A lot of the other mentions I have seen for this book compares it to Bridget Jones’s Diary. I can see why the comparison is made, and for about the first quarter I can almost see it, but this book really is something else entirely and the comparison is overall pretty shallow and off base.
Queenie is a young black woman in London. She is working for a magazine and trying to find her voice as a writer and work her way off the “Events” page. Her life is pretty much falling apart and she’s having a hard time with it. Her boyfriend of two years has dumped her and thanks to this she is homeless, trying to find a place she can afford on her not great salary while dealing with the breakup and trying to keep her head up at work is a lot. Her mom is more or less out of the picture, and her abusive step-father didn’t really help her learn a while lot of healthy coping mechanisms while growing up.
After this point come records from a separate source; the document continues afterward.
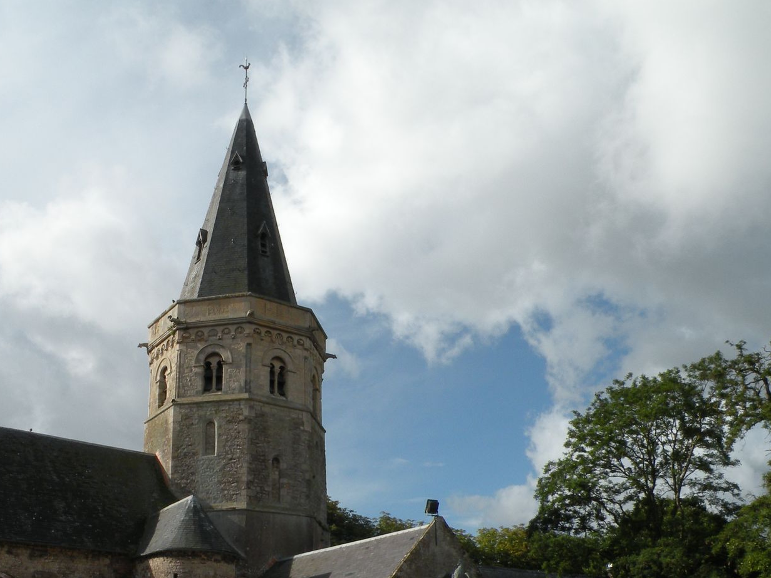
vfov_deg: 35.3
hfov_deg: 46.1
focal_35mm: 40
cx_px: 262
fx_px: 891
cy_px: 416
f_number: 7.1
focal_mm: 4.7
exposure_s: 1/259
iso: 64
She does have her strong, loving grandparents looking out for her, but Queenie wants to be an adult and figure this out on her own.
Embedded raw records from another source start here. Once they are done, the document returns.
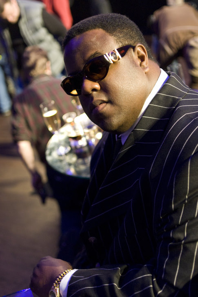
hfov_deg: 25.8
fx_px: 432
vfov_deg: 37.8
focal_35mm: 52
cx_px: 99
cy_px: 148
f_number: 2.5
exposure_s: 1/60
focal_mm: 35
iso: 800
This is a really good book. It flows the way this things often do in real life- at first it seems like a rough patch, but one that is navigable in a this-too-shall-pass way. Then Queenie finds that she really can’t quite figure things out, and the spiral begins. Man, I haven’t been in her exact boat but even when I saw her making horrible, horrible decisions I totally understood because I’ve been there. I felt so strongly for her through the whole thing. The author really captured the way depression and our past trauma can really hamstring us, even when we are really trying to not screw things up.
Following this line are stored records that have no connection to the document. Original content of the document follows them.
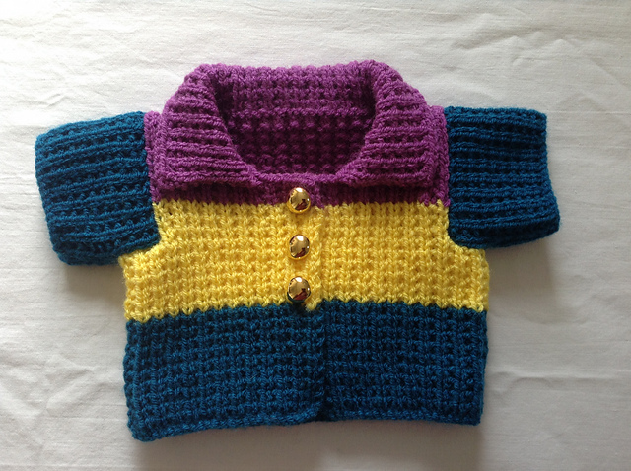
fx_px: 601
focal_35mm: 33
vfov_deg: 42.8
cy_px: 236
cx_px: 316
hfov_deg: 55.4
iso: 32
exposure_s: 1/60
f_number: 2.4
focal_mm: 3.3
The author also does an amazing job of spotlighting how race and class contributes to this situation as well. Queenie is a black woman, and she cares about the issues facing black people in England and the rest of the world. She wants to write about police brutality and Black Lives Matter, but her boss keeps telling her it isn’t palatable enough for their magazine readers. She goes to visit her grandparents, and all the businesses that had been owned by the Jamaican immigrants that her grandmother took her to as a child have been forced out by gentrification. Men on dating apps fetishize her color and her shape. These are real problems and the author does not shy away from them or put them in the background.
All of this colors Queenie’s journey through the shit and out the other side. This is a really great book, and one that definitely recommend.